Em contrapartida, segundo Regan (2004b, p. 208), Singer acerta em dizer que é errado tirar a vida daqueles seres autoconscientes, isto é, aqueles em que se pode constatar manifestação de preferências e desejos, contudo peca ao afirmar que é errado tirar-lhes a vida em consideração às suas preferências e não em consideração ao indivíduo em si. Isso acaba por não contrariar o utilitarismo hedonista, que considera os indivíduos como receptáculos substituíveis. Singer afirma que indivíduos auto-conscientes não podem ser substituíveis, entretanto, como se trata de uma versão de utilitarismo, mesmo o preferencial, parece haver uma contradição.
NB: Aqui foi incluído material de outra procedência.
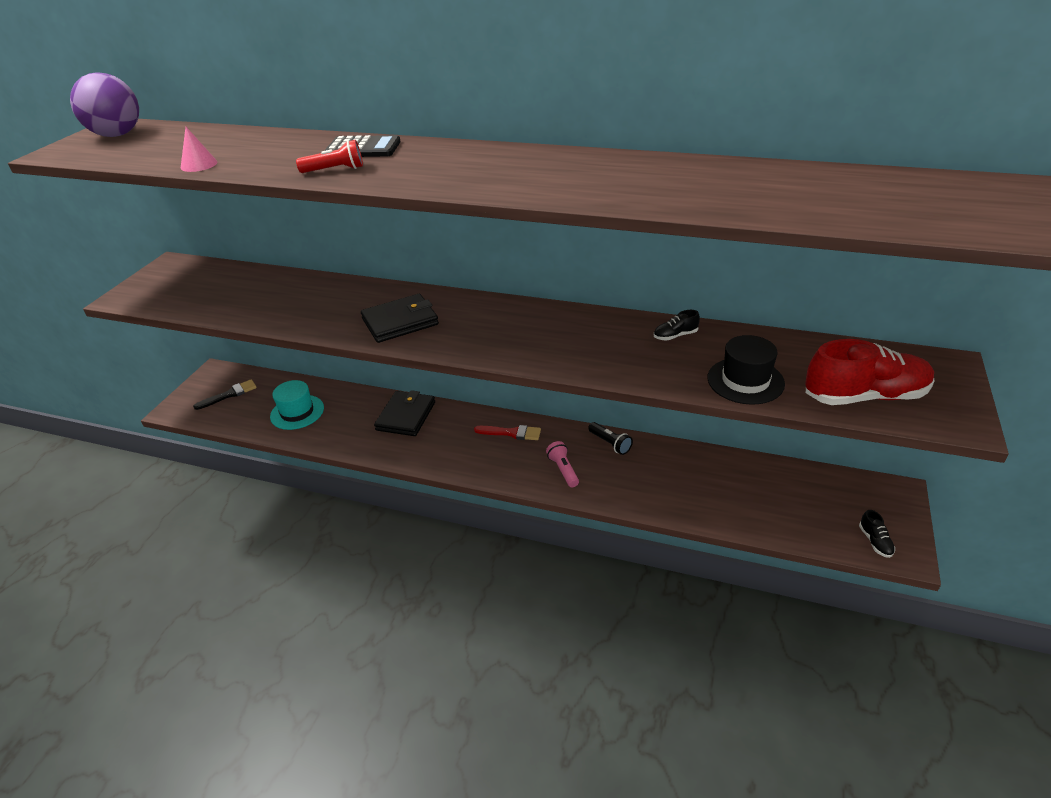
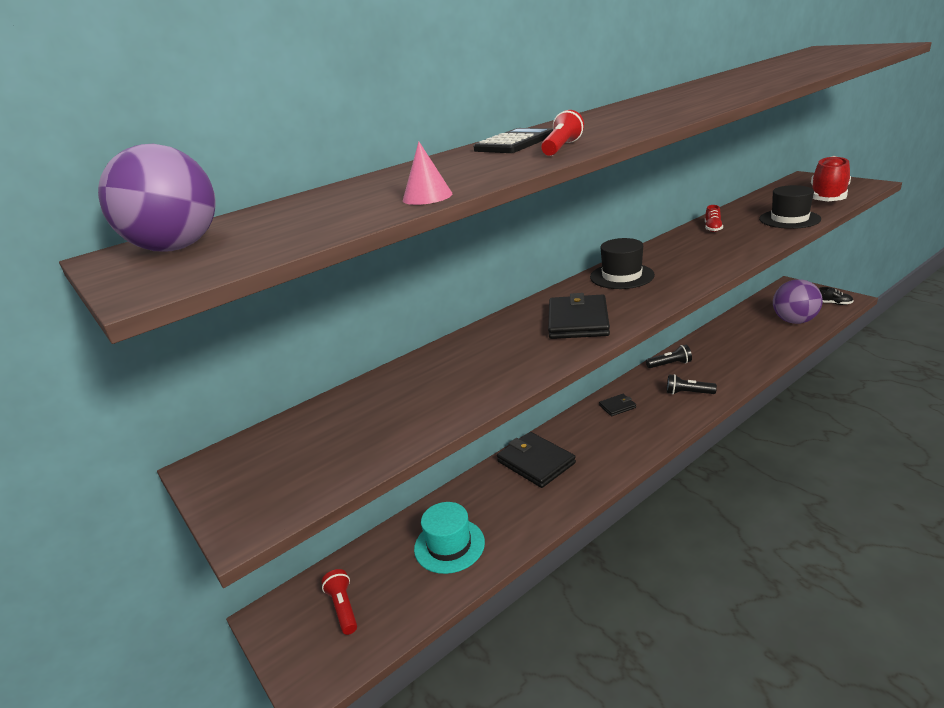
camera: 55 degrees left, 10 degrees down
(229, 394) = (343, 608): black brush -> red flashlight
(506, 316) = (621, 276): none -> black hat
(511, 433) = (617, 406): red brush -> black wallet
(563, 470) = (688, 393): pink flashlight -> black flashlight
(675, 336) = (712, 228): black shoe -> red shoe
(789, 514) = (794, 321): none -> purple ball

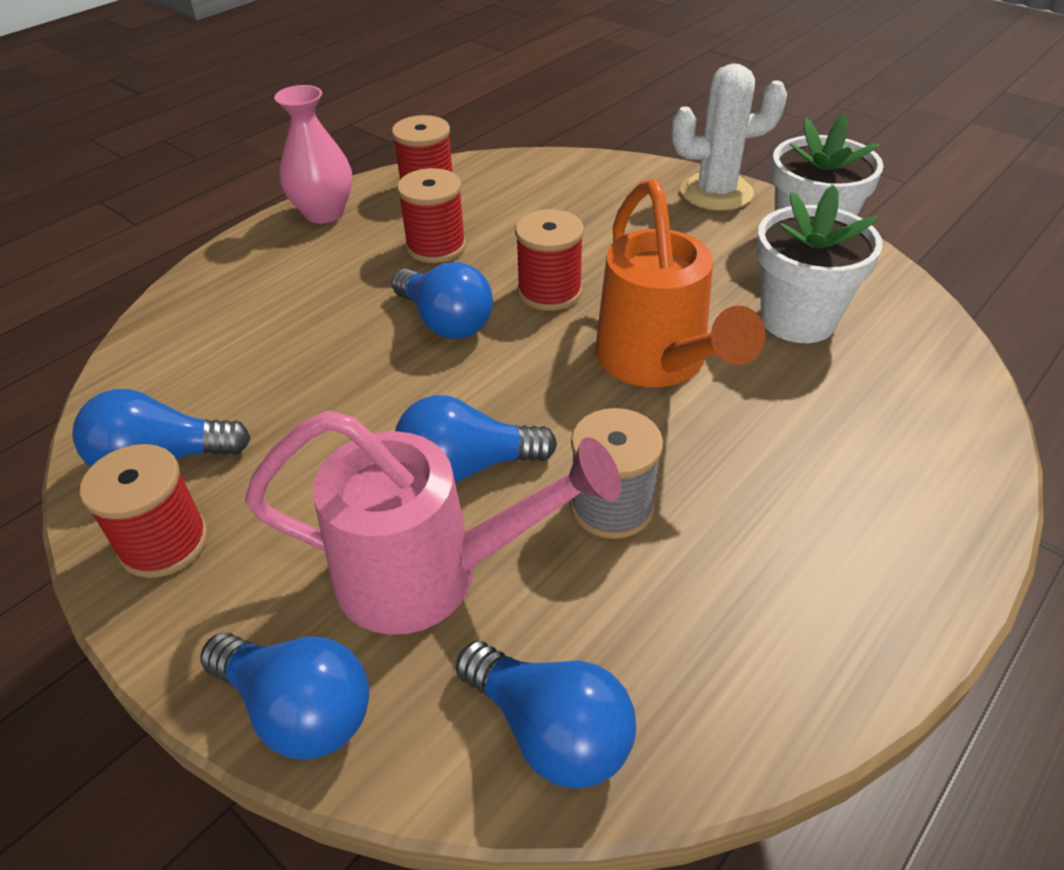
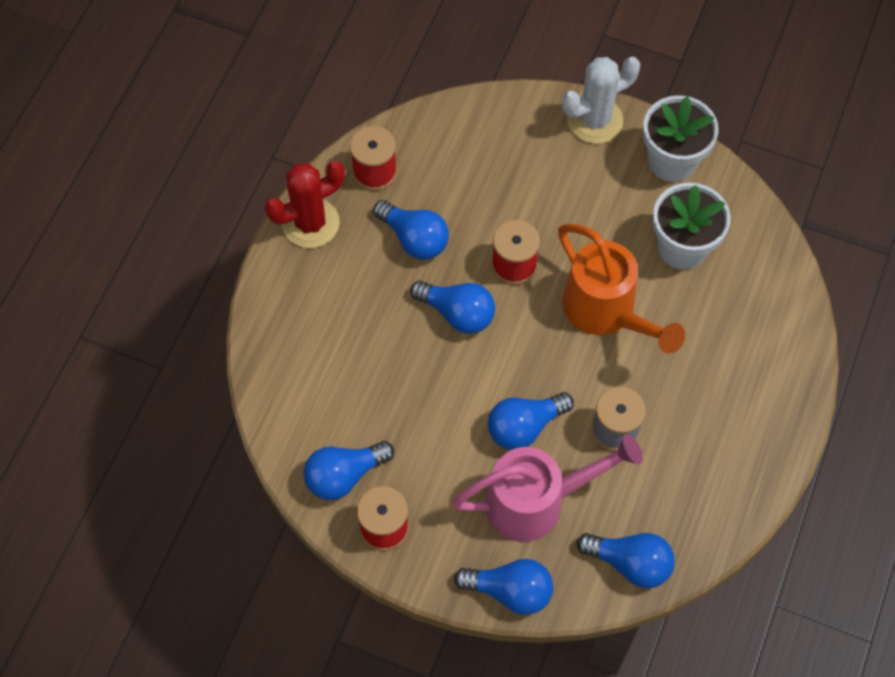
camera: 20 degrees left, 20 degrees up
(324, 213) = (310, 223): pink vase -> red cactus
(436, 246) = (414, 239): red spool -> blue light bulb

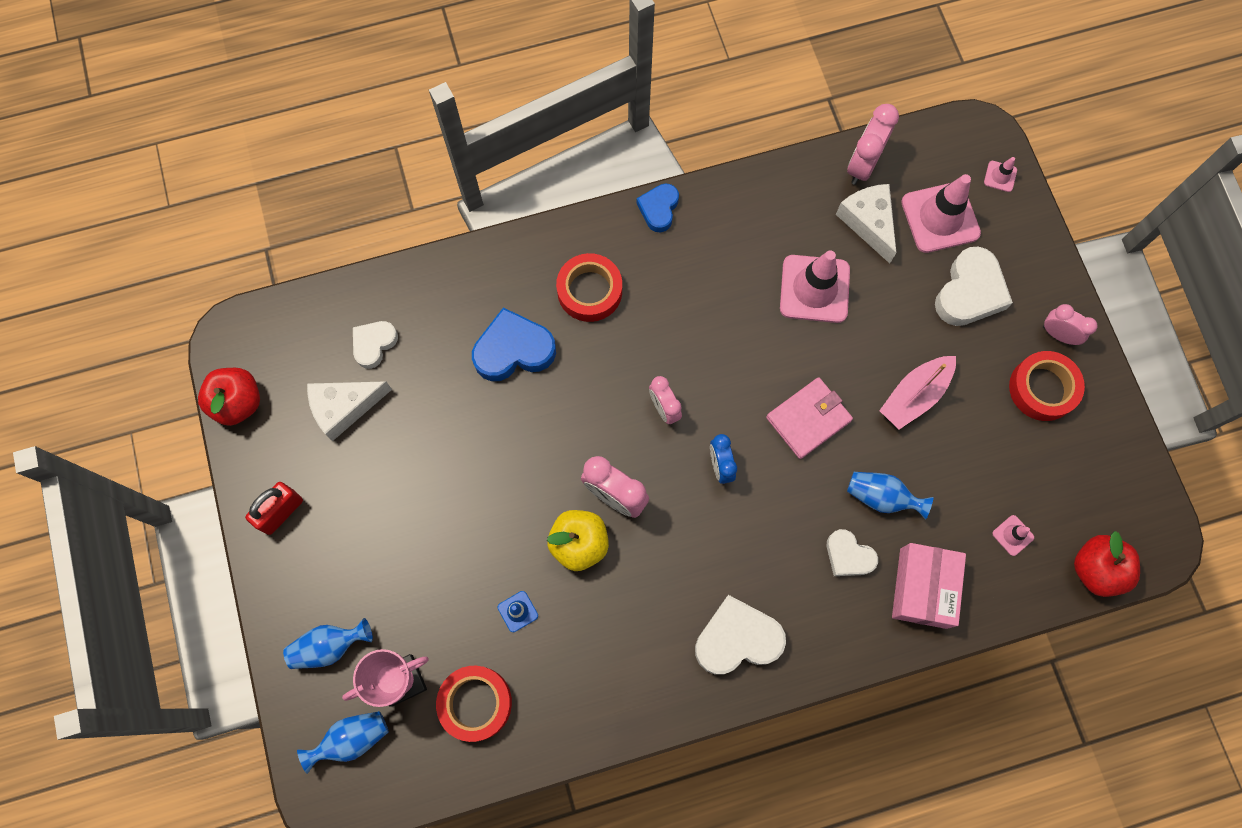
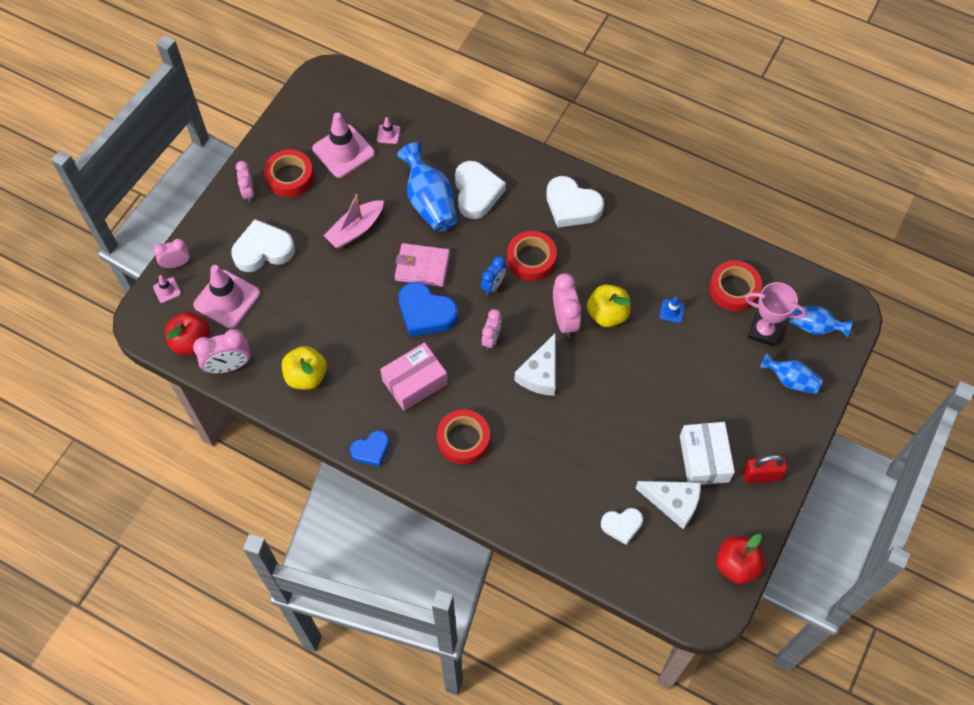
camera: 135 degrees left, 10 degrees down
(350, 477) = (704, 459): none -> white box
(513, 350) = (542, 446): blue heart -> blue heart (426, 313)
(714, 532) = (531, 259): none -> red tape
(787, 218) = (306, 376): none -> yellow apple
(814, 289) = (339, 325): pink traffic cone -> pink traffic cone (343, 151)
(848, 556) = (477, 193): white heart -> white heart, size x1.63
(868, 222) = (267, 332): white cheese -> white cheese (540, 374)
(881, 497) = (429, 202): blue vase -> blue vase, size x1.62
(914, 396) = (355, 229): pink boat -> pink boat turned 135 degrees clockwise
(923, 588) = (458, 150): pink box -> pink box (415, 382)
(1025, 206) = (176, 264): none -> pink clock
(1095, 569) = (369, 90): red apple -> red apple (191, 342)

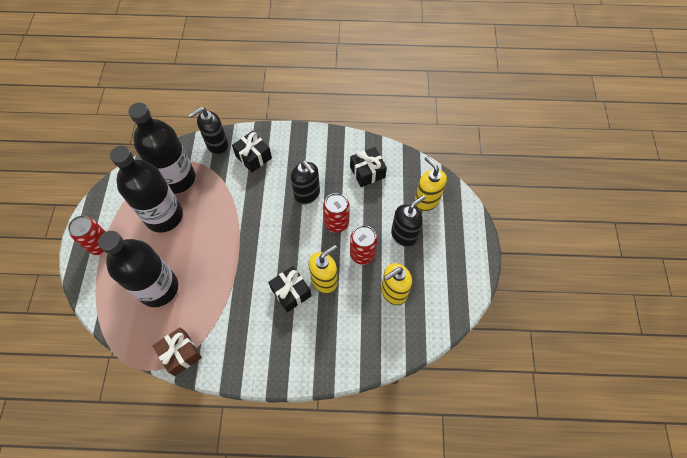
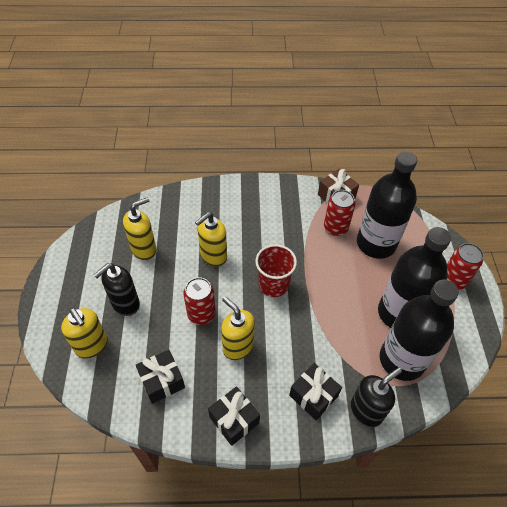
camera: 175 degrees right, 10 degrees down
(269, 248) = (273, 285): none -> red cup
(291, 292) = (245, 245): black gift -> black gift (234, 420)
(307, 194) = (237, 346): black soap dispenser -> yellow soap dispenser
(362, 254) = (173, 283): red can -> red can (335, 227)

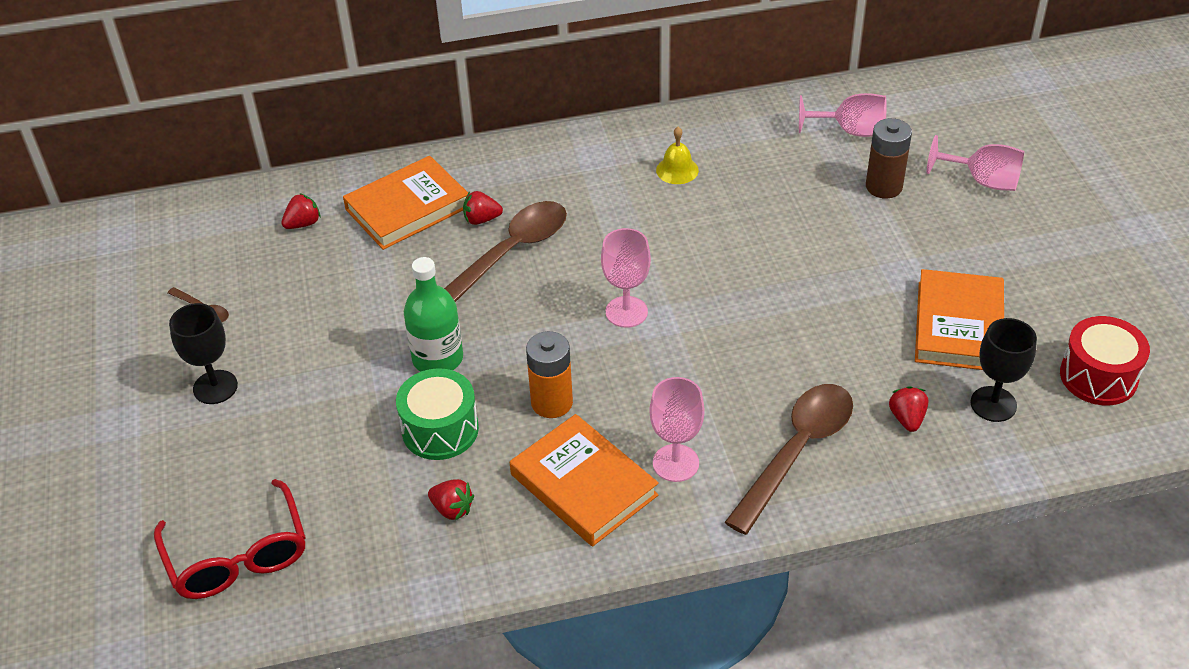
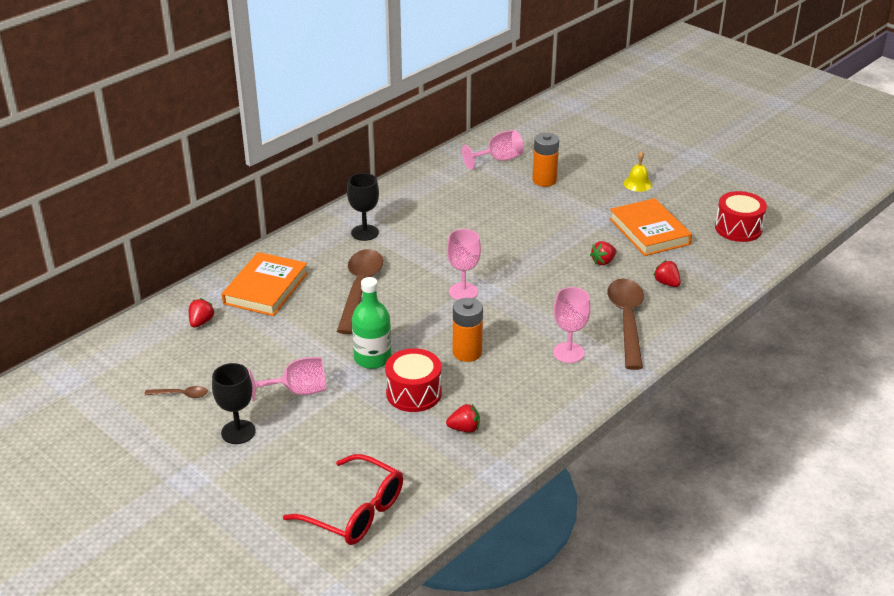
camera: 35 degrees left, 10 degrees down
(440, 429) = (413, 393): green drum -> red drum
(481, 219) = (322, 277): red strawberry -> red strawberry (603, 261)
(583, 485) = (528, 384): orange book -> none
(677, 170) = (418, 211): yellow bell -> yellow bell (637, 184)
(884, 186) = (544, 180): brown battery -> orange battery
(983, 181) = (593, 160): pink goblet -> pink goblet (298, 391)
(993, 404) = (701, 260): black goblet -> black goblet (365, 233)

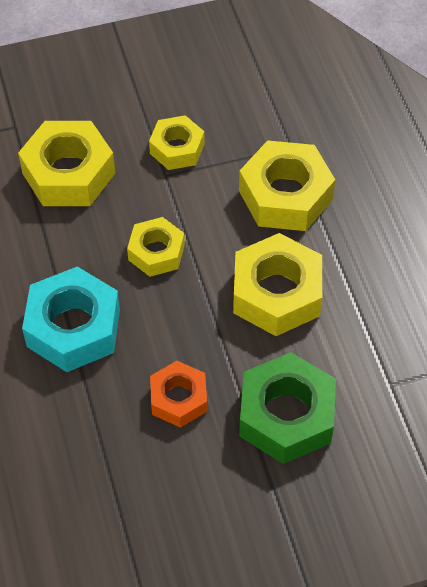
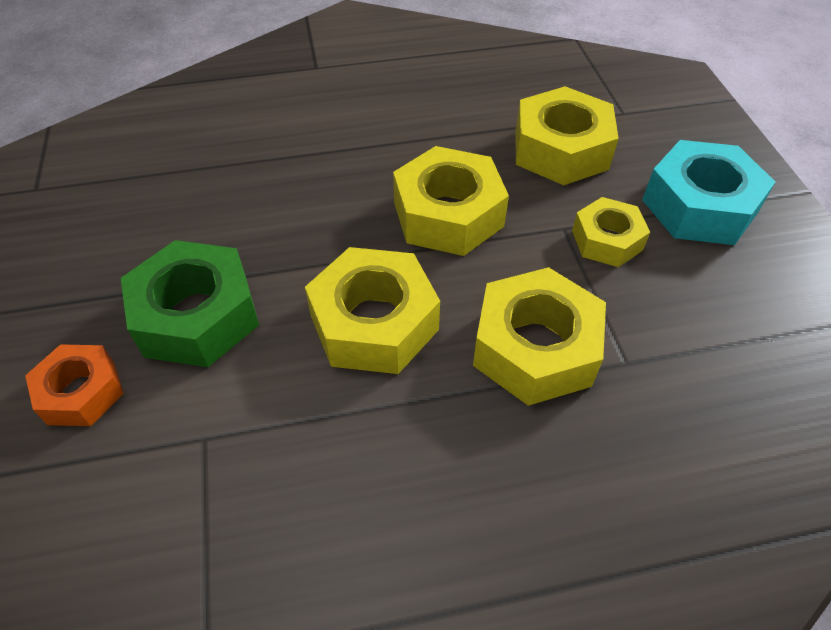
camera: 95 degrees right, 5 degrees down
(73, 328) = (359, 149): turquoise nut -> turquoise nut (699, 206)
(156, 252) = (448, 214): yellow nut -> yellow nut, size x1.65
(179, 399) = (251, 223): orange nut -> orange nut (81, 392)

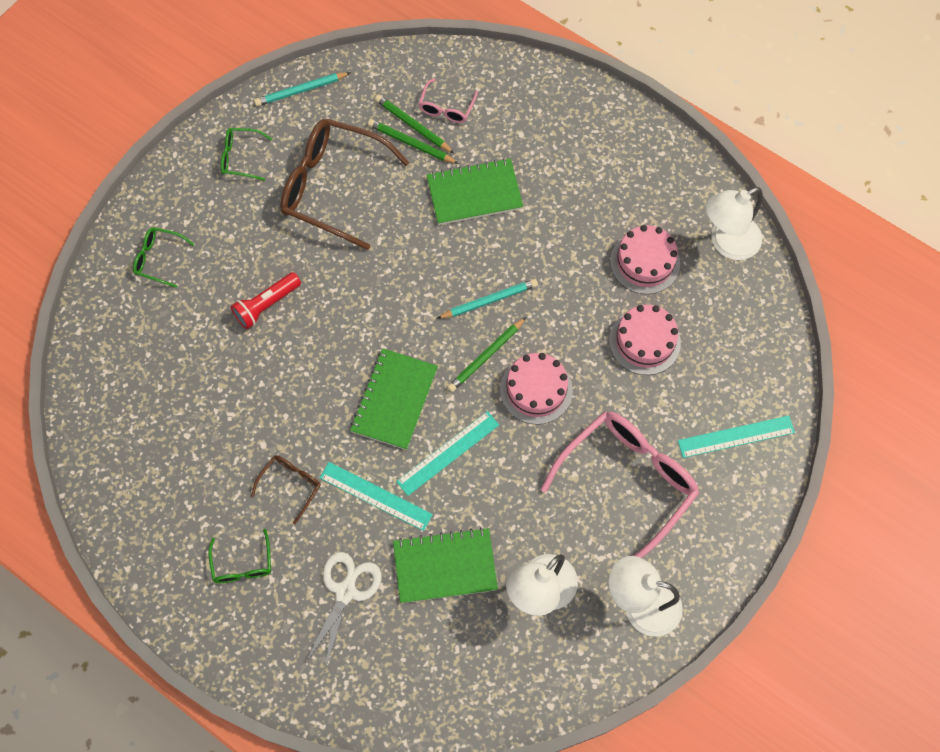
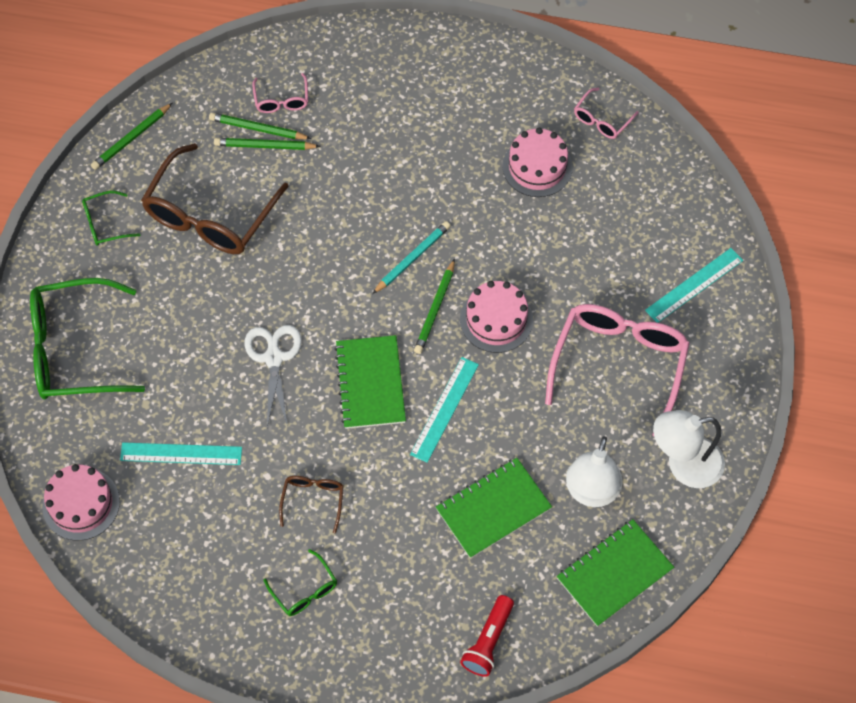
camera: 25 degrees left, 5 degrees down
(158, 259) = (74, 350): green glasses -> green glasses, size x2.16
(266, 305) = (203, 349): red flashlight -> red flashlight (488, 641)
(301, 91) = (131, 139): turquoise pencil -> green pencil
(332, 187) = (210, 215): brown glasses -> brown glasses turned 60 degrees counterclockwise
(345, 592) = (414, 571): white scissors -> white scissors (274, 358)
(376, 496) = (397, 475): turquoise ruler -> turquoise ruler (181, 453)
(474, 193) = (348, 168): green notebook -> green notebook (614, 574)
(644, 341) = (572, 236): pink cake -> pink cake (81, 504)
(726, 243) = (601, 120): white lamp -> pink glasses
Regan (2004b, p. 209) diz que se um indivíduo que tem mais preferências frustradas que satisfeitas é morto, e assim substituído por outro indivíduo que tenha mais preferências satisfeitas que frustradas, está-se cumprindo uma necessidade do utilitarismo: a soma dos bens (satisfações totais) sobrepujar a soma de males (frustrações totais). Desta forma, de acordo com Regan (2004b, p. 210), o que difere o utilitarismo preferencial do hedonista é que para além das experiências de prazeres e sofrimentos, existem as preferências a serem satisfeitas.

Contudo, para Regan a tese igualitário-utilitarista de Singer, ou seja, a comunhão do princípio da ‘igual consideração de interesses semelhantes’ e o princípio da ‘utilidade’, tem aspectos implausíveis que não deixaram de ser notados por ele. No entender de Regan (2004b) existe certa impossibilidade de conciliá-los na medida em que ambos os princípios, em certas circunstâncias, podem até mesmo contrariar-se: se a utilidade busca maximizar os bens em detrimento dos males, a igualdade poderá ser sacrificada em nome da utilidade. Mesmo Singer não afirma que o princípio da utilidade pressupõe o da igualdade; e também não demonstra que intervenções que violam o princípio da igualdade consequente e simultaneamente violam o princípio da utilidade.

O utilitarismo, após muito considerado, acaba revelando contradições em seu seio que implicam em sacrificar certos direitos individuais fundamentais tendo em vista um bem maior coletivo, sem reconhecer claramente um limite para tal. Isso é, sobretudo, o que dá sustentação à principal crítica que se faz ao utilitarismo. Regan (2004a, p. 144) salienta: “[...] o respeito pelo direito dos indivíduos é um princípio que não deveria ser comprometido em nome de se atingirem maiores benefícios para terceiros”.